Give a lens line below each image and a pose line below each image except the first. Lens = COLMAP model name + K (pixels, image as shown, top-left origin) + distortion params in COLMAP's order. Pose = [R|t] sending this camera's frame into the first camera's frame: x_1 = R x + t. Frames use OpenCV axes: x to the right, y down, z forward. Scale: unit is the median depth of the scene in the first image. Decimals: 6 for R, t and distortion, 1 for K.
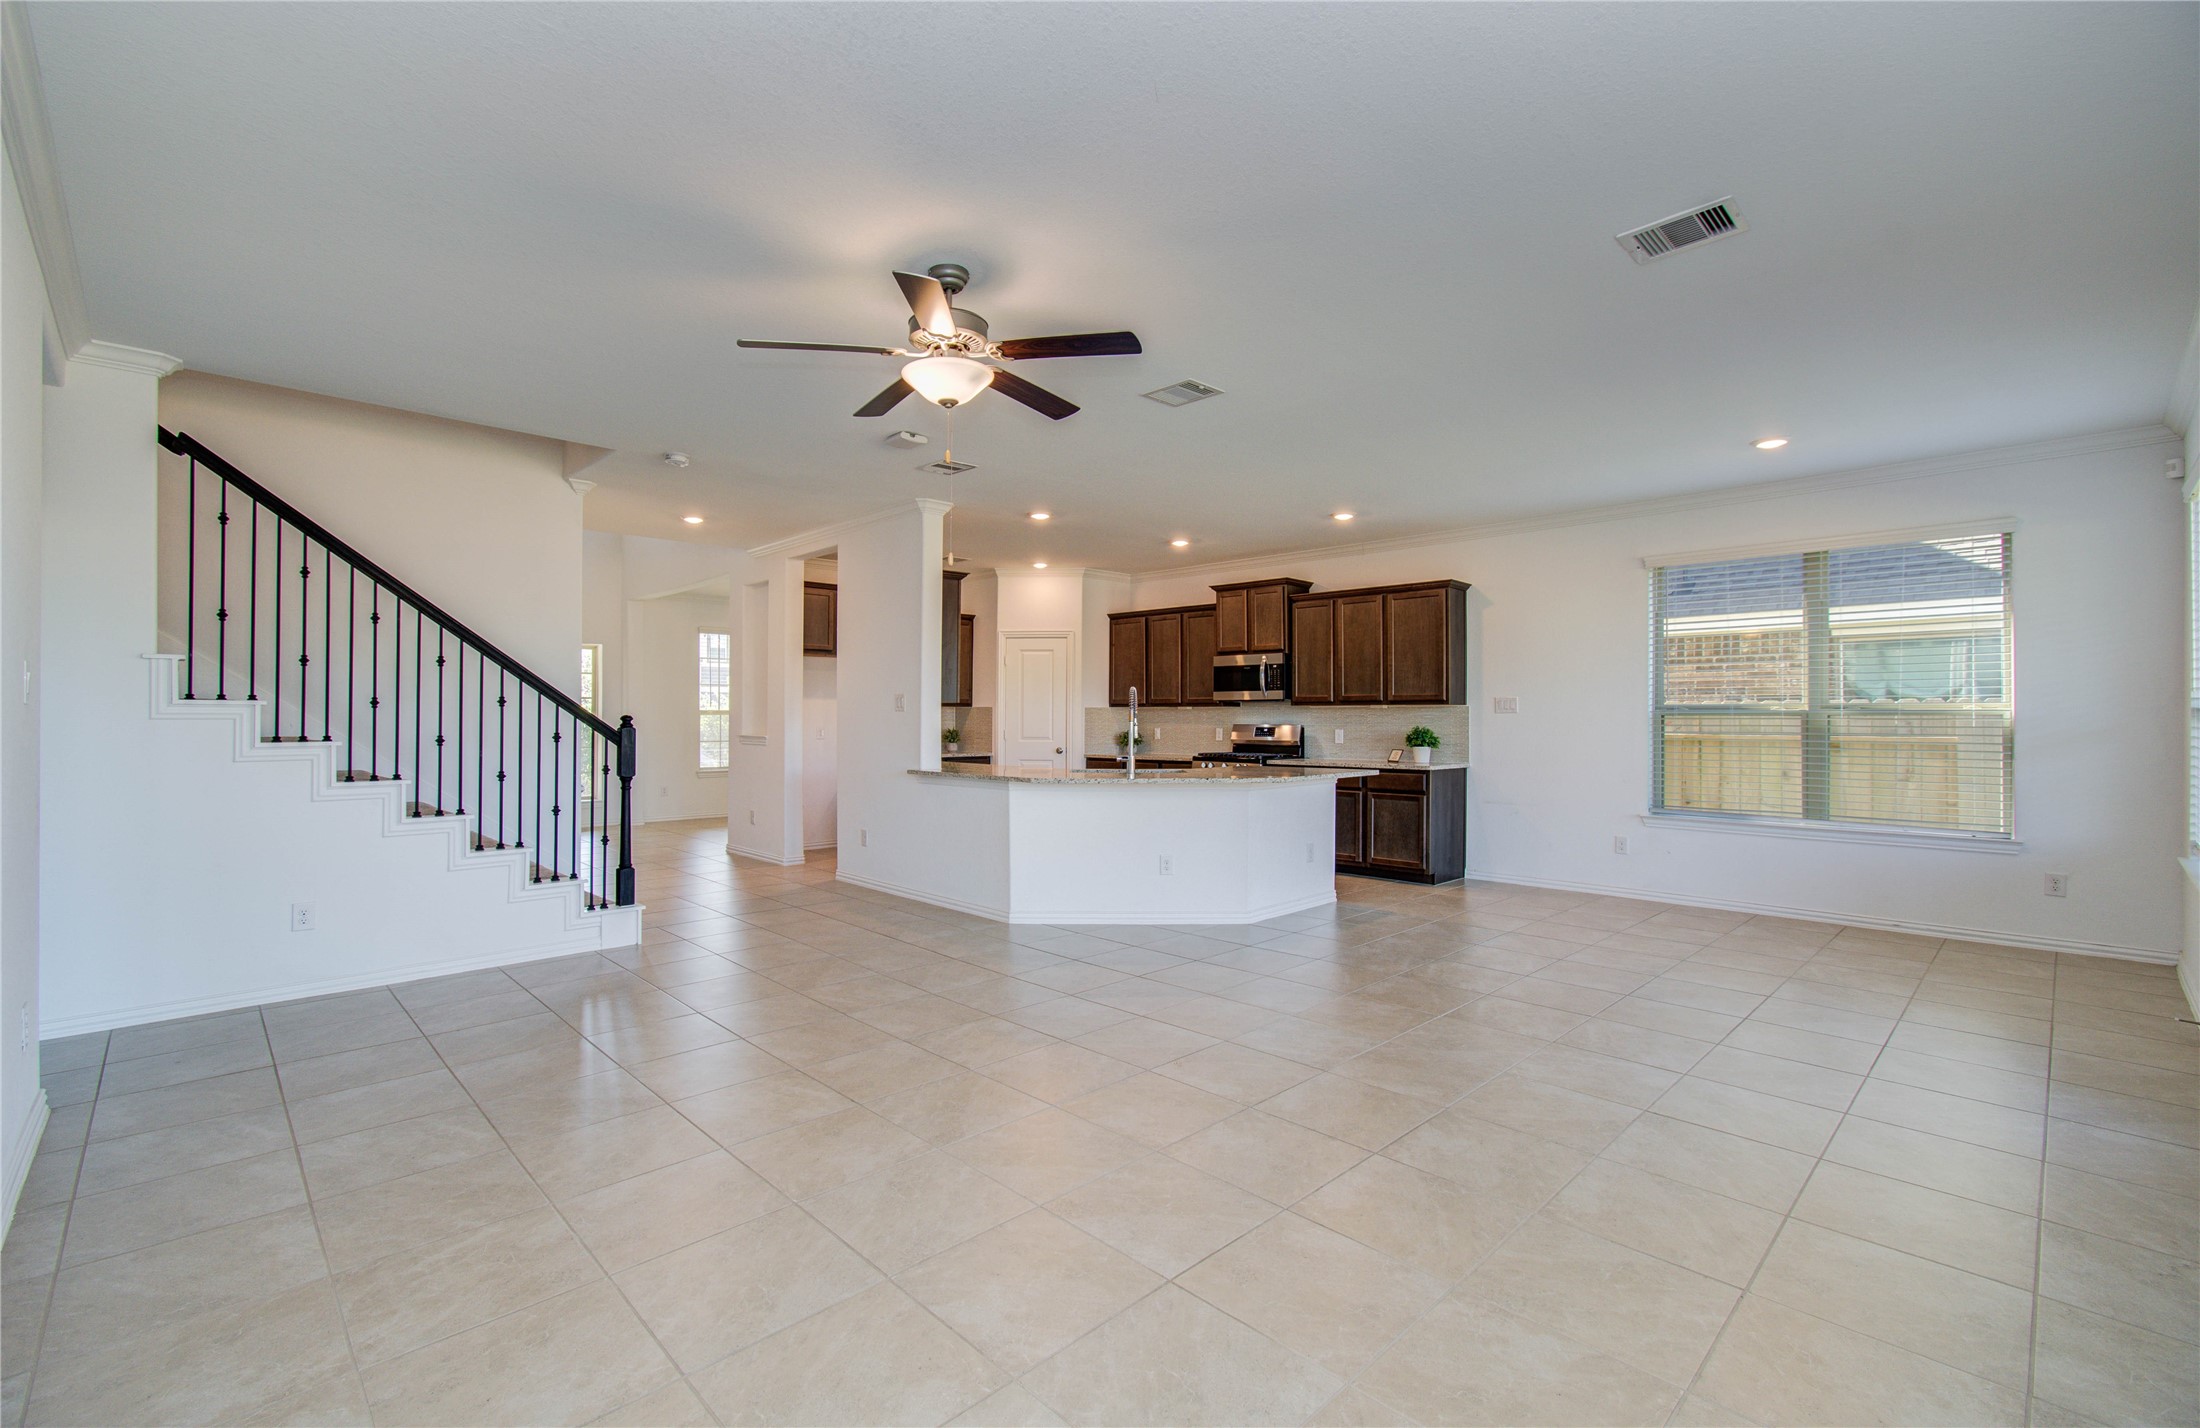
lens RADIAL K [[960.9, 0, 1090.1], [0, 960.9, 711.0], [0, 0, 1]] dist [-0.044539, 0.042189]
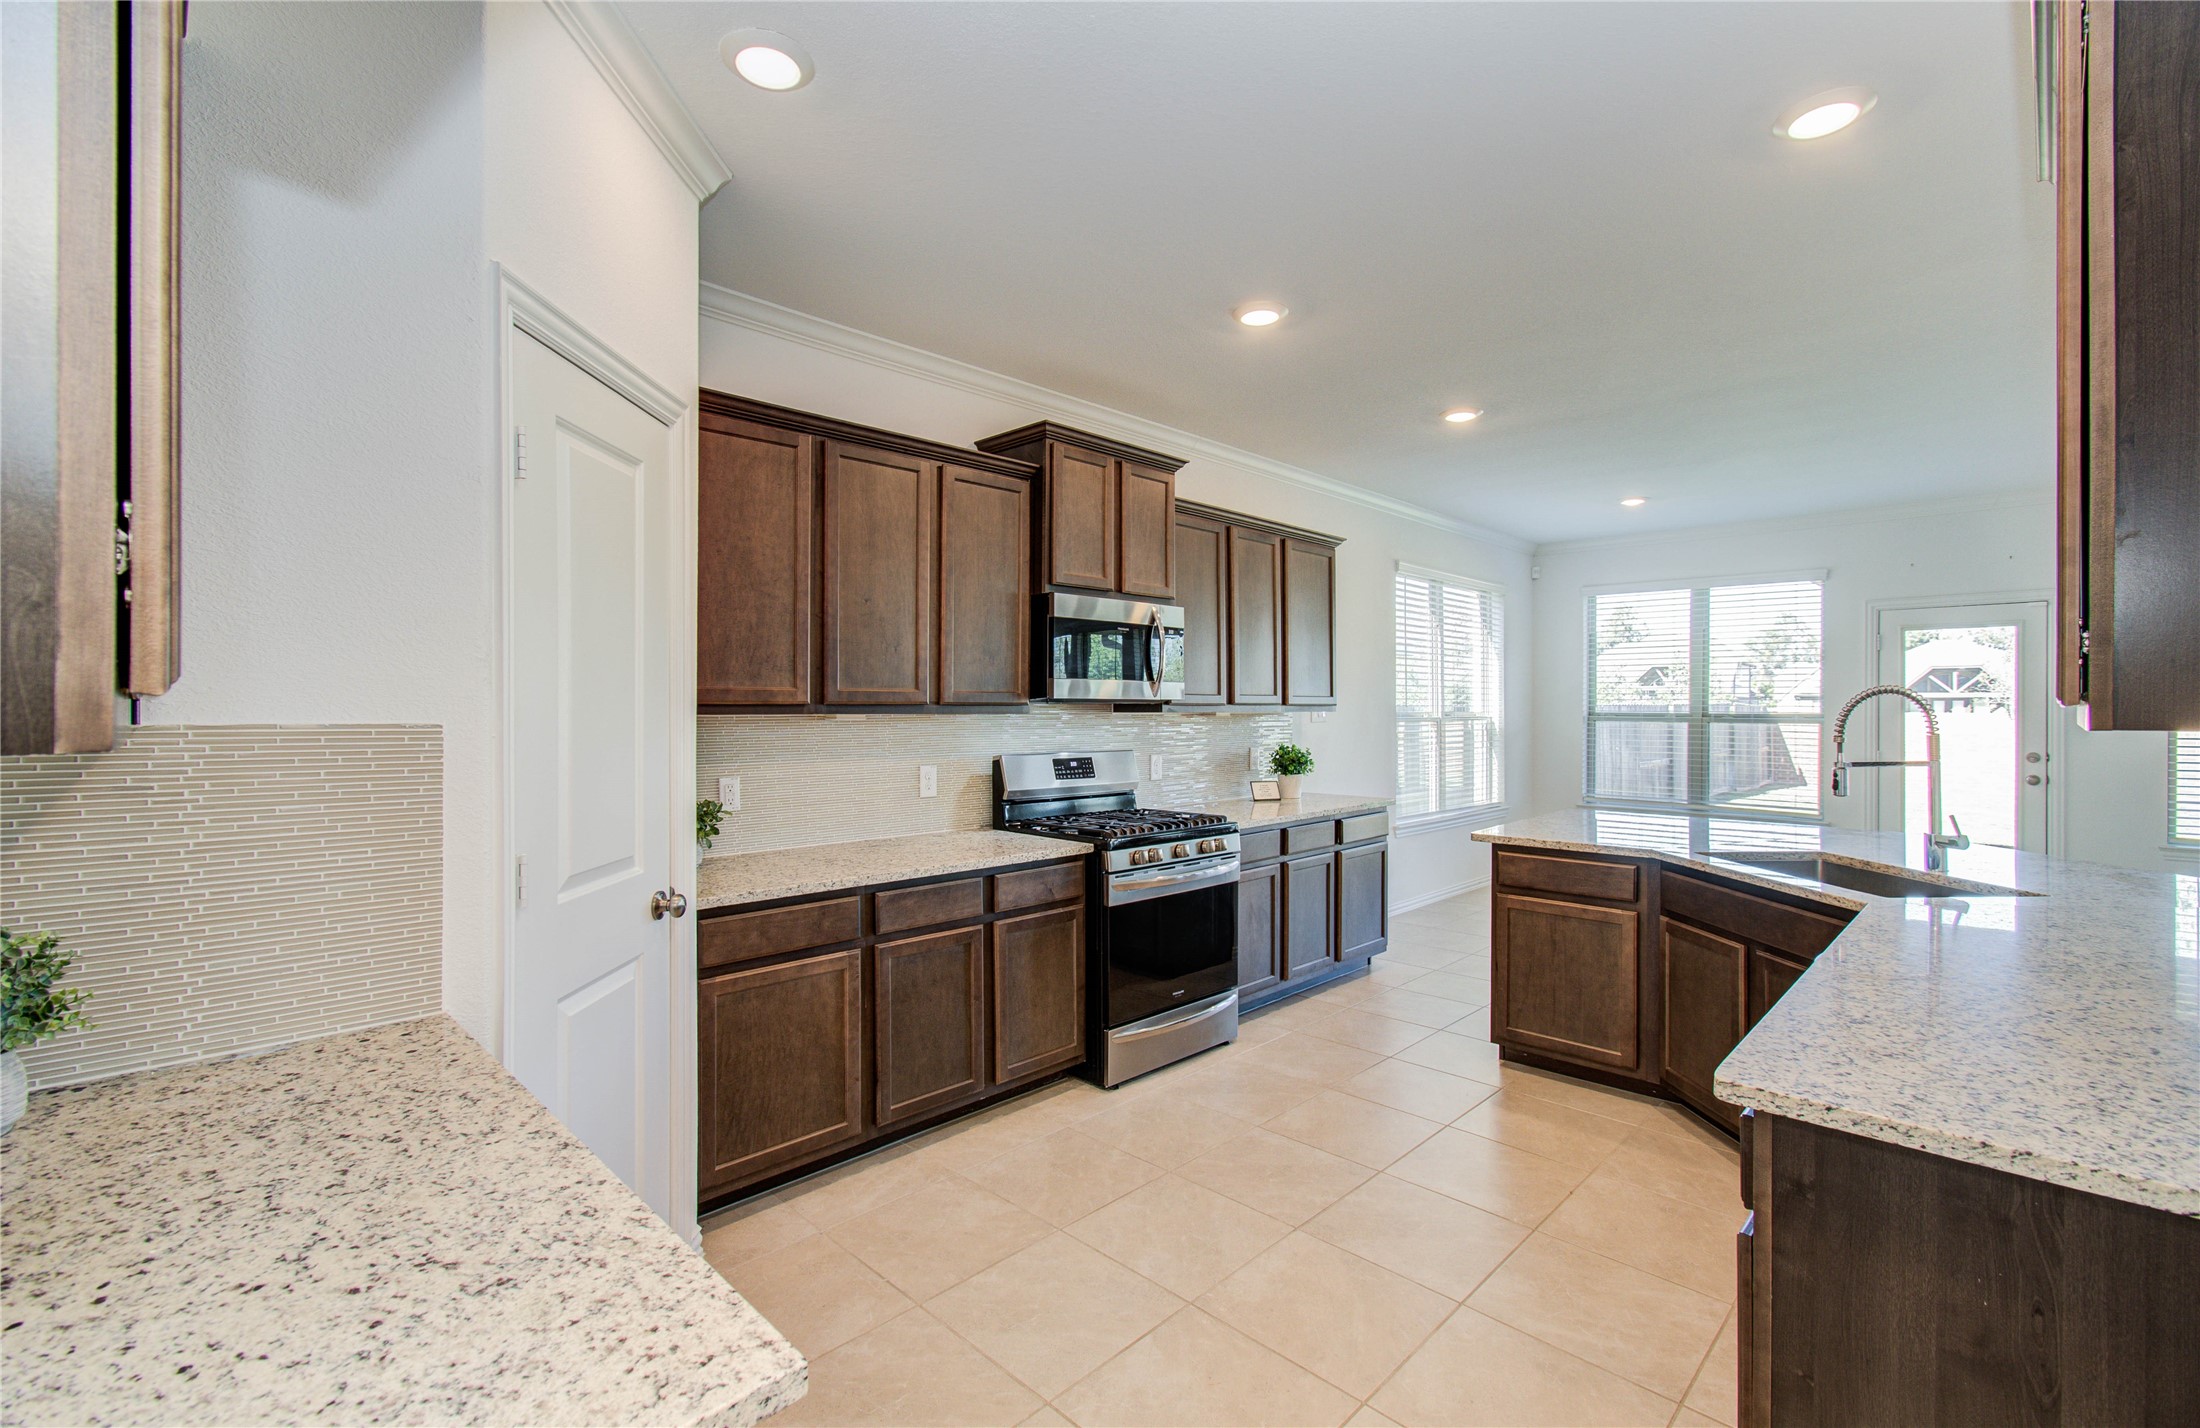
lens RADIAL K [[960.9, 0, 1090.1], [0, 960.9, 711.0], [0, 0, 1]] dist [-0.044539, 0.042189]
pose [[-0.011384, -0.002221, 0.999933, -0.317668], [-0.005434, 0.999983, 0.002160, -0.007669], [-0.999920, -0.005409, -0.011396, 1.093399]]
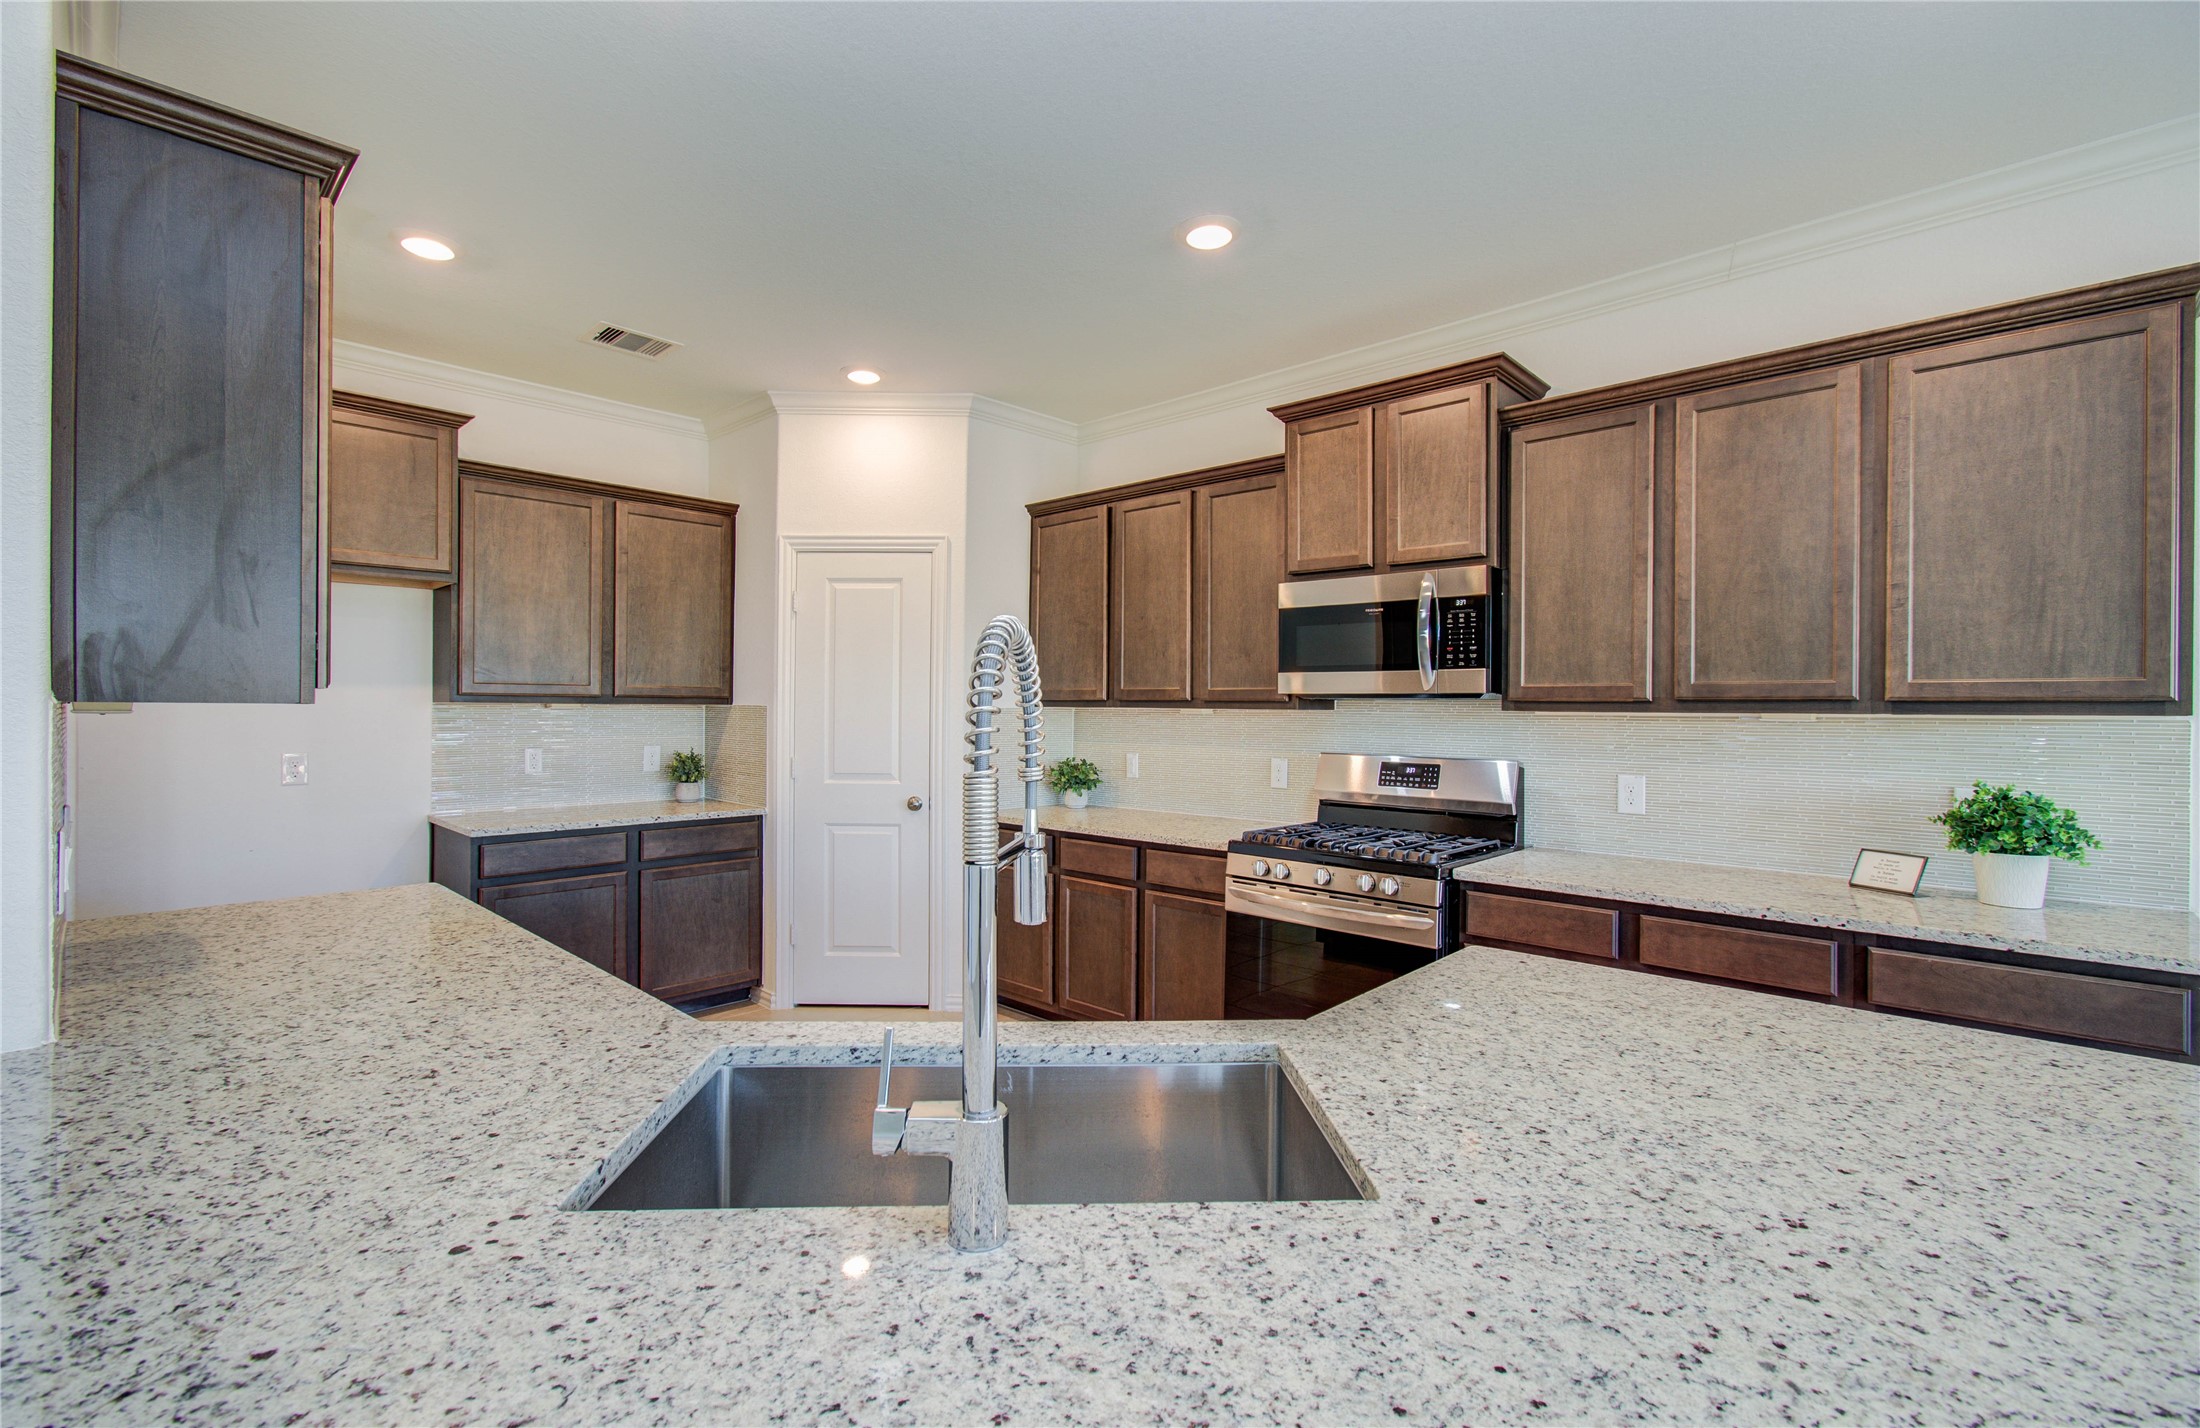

═══

### ABOUT THIS TASK
Repeat these lines with "top-left" changed to "upper-left" and nothing else altered. Leave the pictures out.

### ANSWER BOX
Give a lens line below each image and a pose line below each image except the first. Lens = COLMAP model name + K (pixels, image as shown, upper-left origin) + distortion params in COLMAP's order. Pose = [R|t] sending this camera's frame into the first camera's frame: x_1 = R x + t. Frames use OpenCV axes: x to the right, y down, z forward. Scale: unit is the median depth of the scene in the first image. Decimals: 6 for R, t and distortion, 1 for K.
lens RADIAL K [[960.9, 0, 1090.1], [0, 960.9, 711.0], [0, 0, 1]] dist [-0.044539, 0.042189]
lens RADIAL K [[960.9, 0, 1090.1], [0, 960.9, 711.0], [0, 0, 1]] dist [-0.044539, 0.042189]
pose [[-0.011384, -0.002221, 0.999933, -0.317668], [-0.005434, 0.999983, 0.002160, -0.007669], [-0.999920, -0.005409, -0.011396, 1.093399]]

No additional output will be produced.